Punishment Notes for April 17

Main points

Today’s class was primarily concerned with the three kinds of reasons for punishment that Feinberg identified: utilitarian, retributive, and vindictive.

Utilitarianism

I tried to show that utilitarianism does not come off as badly as you might think. For instance, punishing the innocent is quite unlikely to deter crime but it would have significant costs.

There may still be cases where utilitarian practices would be different from our own. For instance, utilitarians may be indifferent to utility producing crimes, such as Robin Hood’s (Brian), punishment that would harm third parties, like families (Nina), or petty crimes (Alex, via The Big Lebowski).

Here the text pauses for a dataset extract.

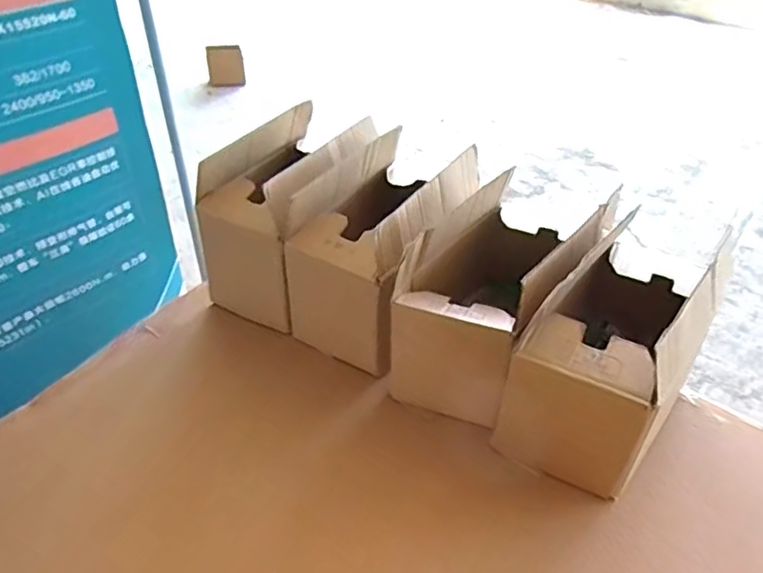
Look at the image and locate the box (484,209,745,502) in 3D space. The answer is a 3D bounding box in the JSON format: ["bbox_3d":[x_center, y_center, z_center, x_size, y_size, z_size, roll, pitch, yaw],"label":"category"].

Or they may inflict what we regard as excessively harsh punishments in any of these cases. For instance, directly harming third parties is a common tactic used against suicide terrorism. You can’t deter suicidal terrorists by issuing threats against them, but you can threaten to harm their families. And states that face suicide terrorists do exactly that, with reasonable utilitarian justification.

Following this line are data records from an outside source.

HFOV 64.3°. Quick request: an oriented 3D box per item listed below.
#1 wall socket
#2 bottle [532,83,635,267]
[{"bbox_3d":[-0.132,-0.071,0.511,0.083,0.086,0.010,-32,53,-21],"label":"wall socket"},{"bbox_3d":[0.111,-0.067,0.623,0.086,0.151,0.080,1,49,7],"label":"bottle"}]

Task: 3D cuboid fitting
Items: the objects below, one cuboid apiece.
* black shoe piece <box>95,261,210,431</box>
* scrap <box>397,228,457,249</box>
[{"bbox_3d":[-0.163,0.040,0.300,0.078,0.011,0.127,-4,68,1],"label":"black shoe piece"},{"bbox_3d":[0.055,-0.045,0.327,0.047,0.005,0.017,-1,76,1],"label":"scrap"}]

One other thing is worth keeping in mind when thinking about utilitarian and retributive reasons for punishment. Utilitarians always push for the rationale for the non-utilitarian position. What is it to “fit” the punishment to the crime and how do we know what punishments are “fitting”?

Retributivism

Bernice uncovered an ambiguity in the second proposition of Feinberg’s “pure” version of retributivism. This says that “Moral guilt is a sufficient condition (‘irrespective of the consequences’) for justified punishment” (p. 800).

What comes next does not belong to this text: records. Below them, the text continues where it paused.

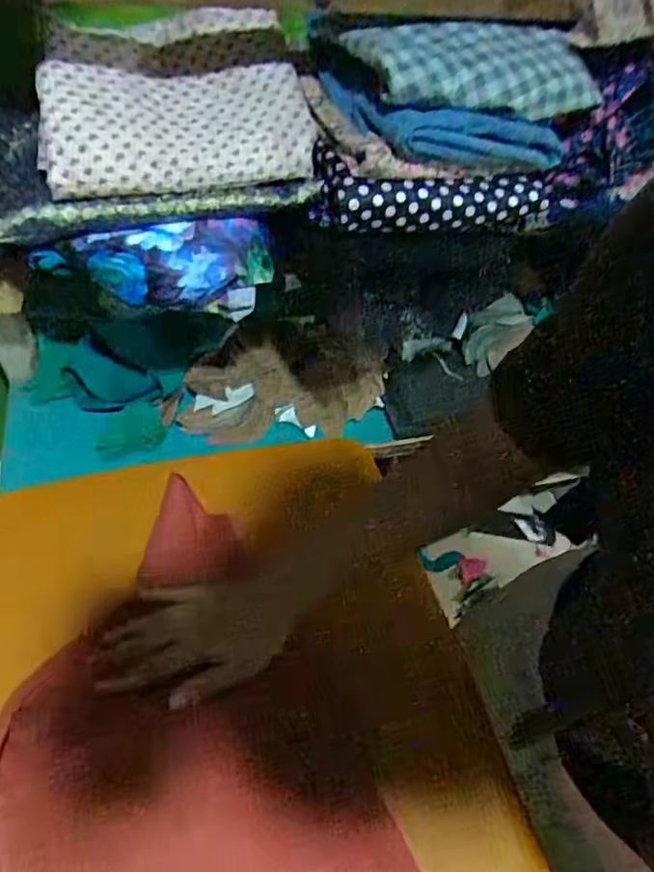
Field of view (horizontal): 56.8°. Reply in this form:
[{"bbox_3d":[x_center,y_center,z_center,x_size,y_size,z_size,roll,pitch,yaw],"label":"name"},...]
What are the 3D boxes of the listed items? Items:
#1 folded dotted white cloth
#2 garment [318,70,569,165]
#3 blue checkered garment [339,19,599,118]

Here is one way to interpret that. The fact that a person is guilty is enough to show that the state ought to punish him or her. This is so even if doing so is otherwise pointless or costly. (I think this is what Feinberg meant. The part in parentheses is what persuades me).

Here’s a different way to interpret it. The fact that a person is guilty is enough to show that the state would do nothing wrong by punishing him or her. The guilty person cannot legitimately complain if he or she is punished. But it does not follow that the state must punish. Perhaps, for instance, the costs of doing so are excessively high.

The second way is in keeping with my proposed impure rationale for punishment.

Vindictiveness

This is a bit of a curious category since all of its members fall into either the utilitarian or retributivist camps. What unifies all of the accounts described as “vindictive” is that they’re all concerned solely with the desire for vengeance.

These desires count for utilitarians just like any desires do. At least, they do provided we haven’t excluded them along the lines that Nina and David were suggesting.

They’re also related to retributivism since the desire for vengeance is a desire that people get what (bad things) they deserve. What seems to separate it from retributivism for Feinberg is that there’s no story told about desert. Rather, punishment is just a matter of expressing hatred towards criminals.